Clin Colon Rectal Surg. 2020 Sep;33(5):247-252. doi: 10.1055/s-0040-1713741. Epub 2020 Jul 20.
The majority of patients with colorectal tumors will present via the elective route. However, one-fifth of patients will present as an emergency. The most common cause of emergency presentation of colorectal cancer is obstruction followed by perforation, and in many cases, patients will present with both.
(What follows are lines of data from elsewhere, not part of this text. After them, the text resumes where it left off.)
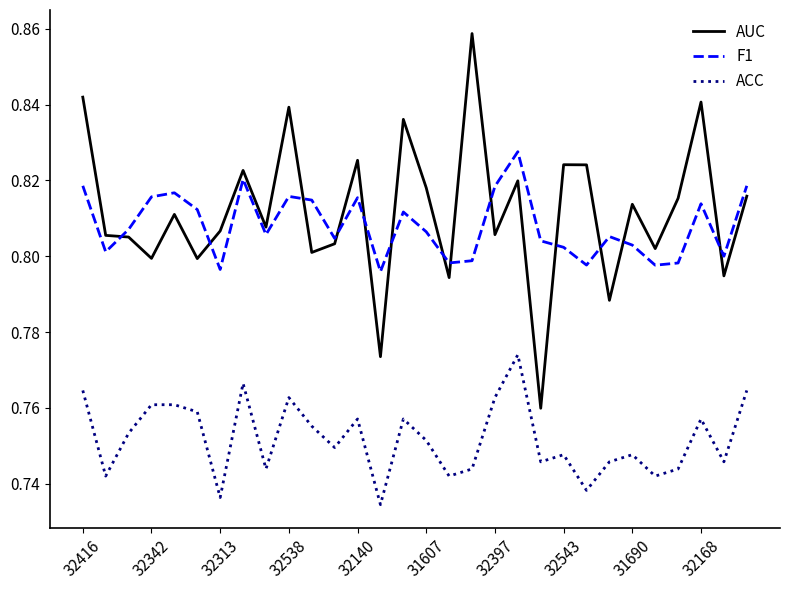

Which series has the largest total across all categories?

AUC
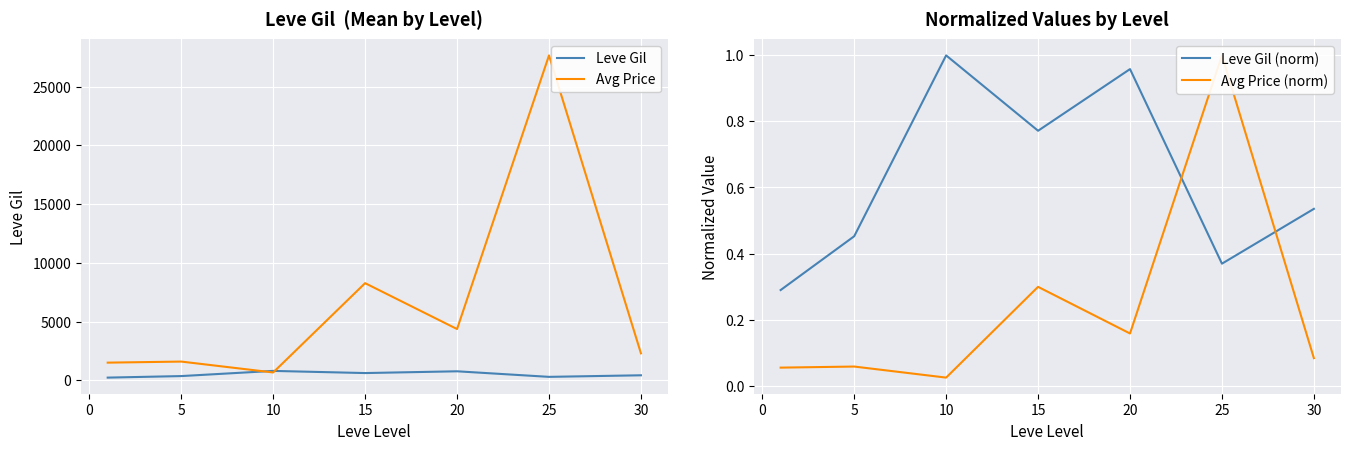

Is it true that Leve Gil (norm) equals 0.5 at 25?

False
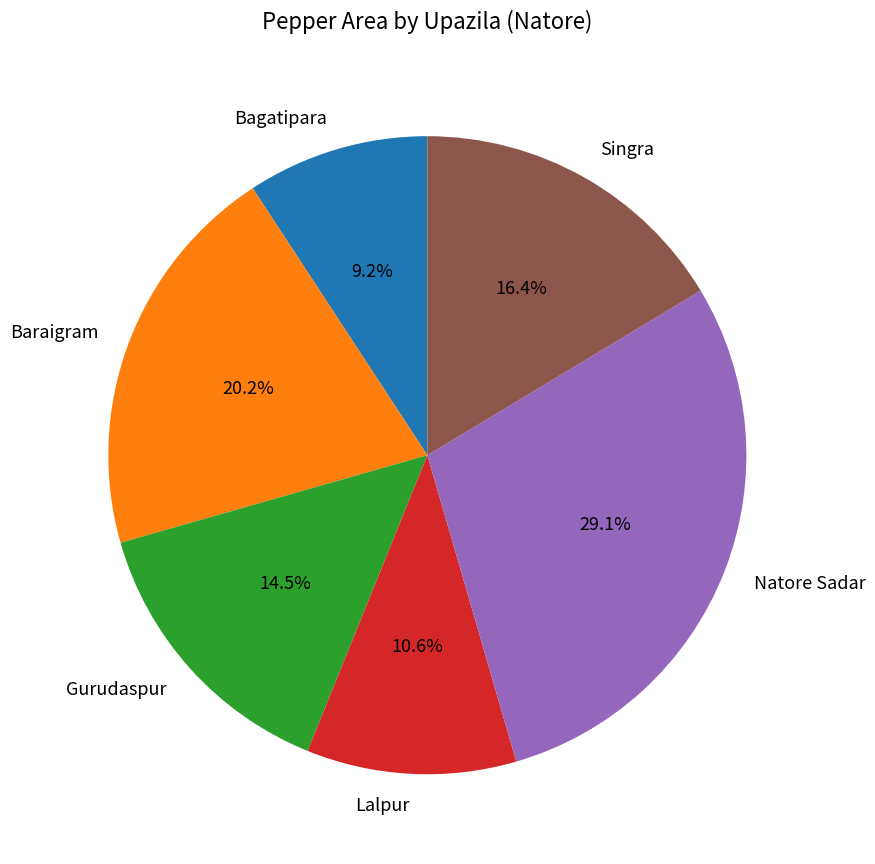

Is there any slice that represents more than half of the pie?

No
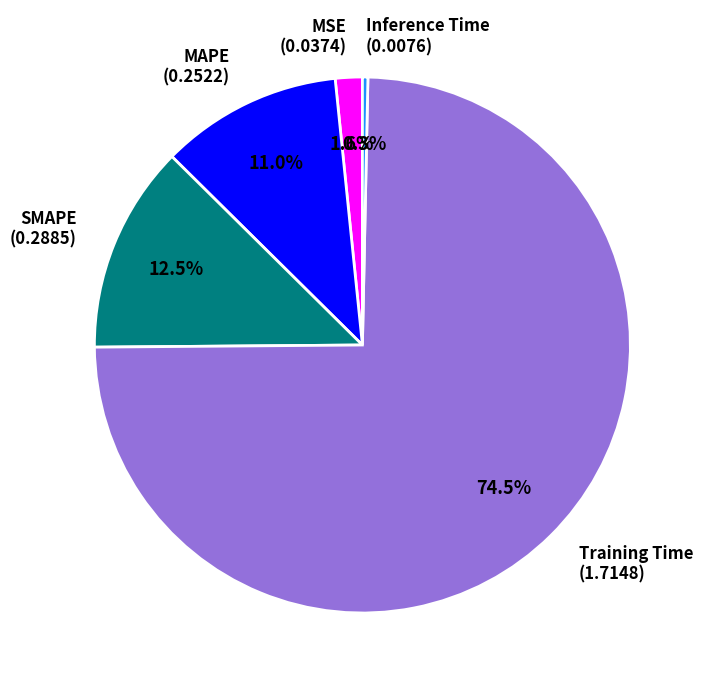

The MSE slice represents 12% of the pie. True or false?

False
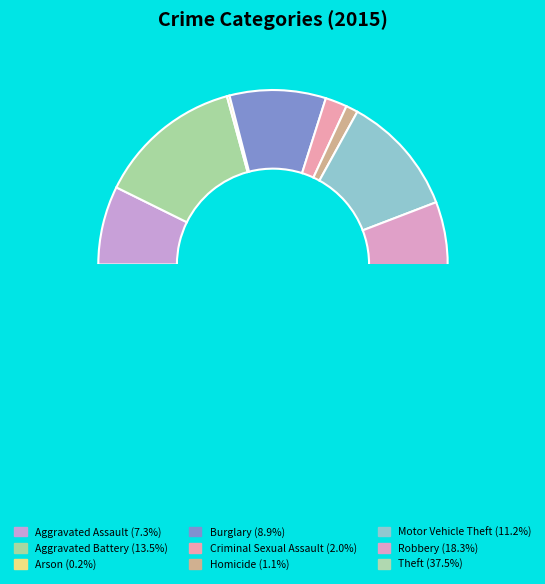

What is the total percentage of Aggravated Battery and Robbery?

31.8%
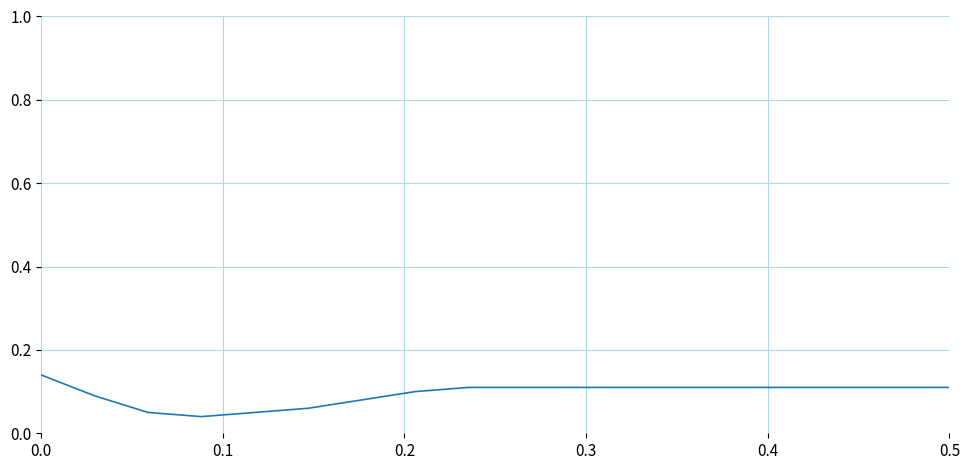

Does the chart display data point markers on the line(s)?

No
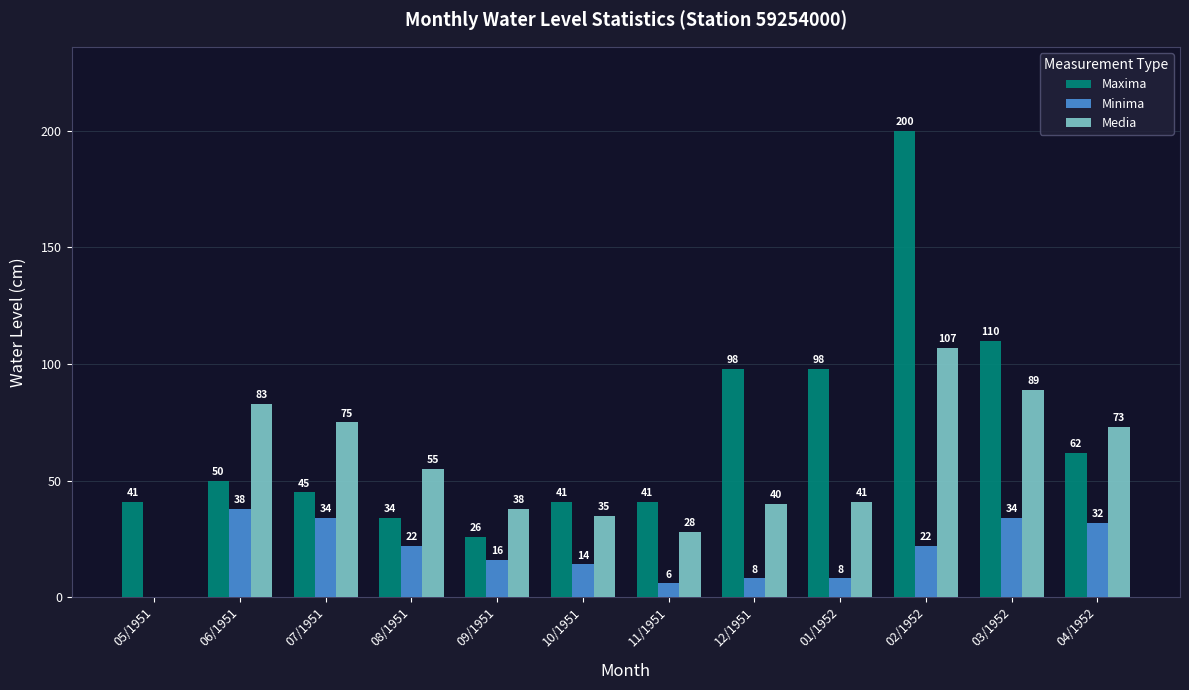

What is the sum of the Maxima values at 02/1952 and 01/1952?

298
We discuss the management of the patient presenting with a perforated colorectal tumor covering the acute presentation and also how to deal with consequences of a perforated tumor, namely, the management of colorectal peritoneal metastasis (CPM). CPM used to be considered a terminal condition; however, a strategy of early detection of CPM, careful patient selection for cytoreductive surgery and hyperthermic intraperitoneal chemotherapy, leads to much improved outcomes and even cure, in some patient compared with systemic chemotherapy alone.
大多数结直肠肿瘤患者会通过择期途径就诊。然而,五分之一的患者会以急症形式就诊。结直肠癌急症就诊最常见的原因是梗阻,其次是穿孔,而且在很多情况下,患者会同时出现这两种情况。我们讨论以结直肠肿瘤穿孔形式就诊患者的管理,涵盖急性表现以及如何处理穿孔肿瘤的后果,即结直肠腹膜转移(CPM)的管理。CPM过去曾被认为是终末期疾病;然而,早期检测CPM、仔细选择适合细胞减灭术和腹腔内热化疗的患者的策略,与单纯全身化疗相比,能使部分患者的预后得到显著改善,甚至实现治愈。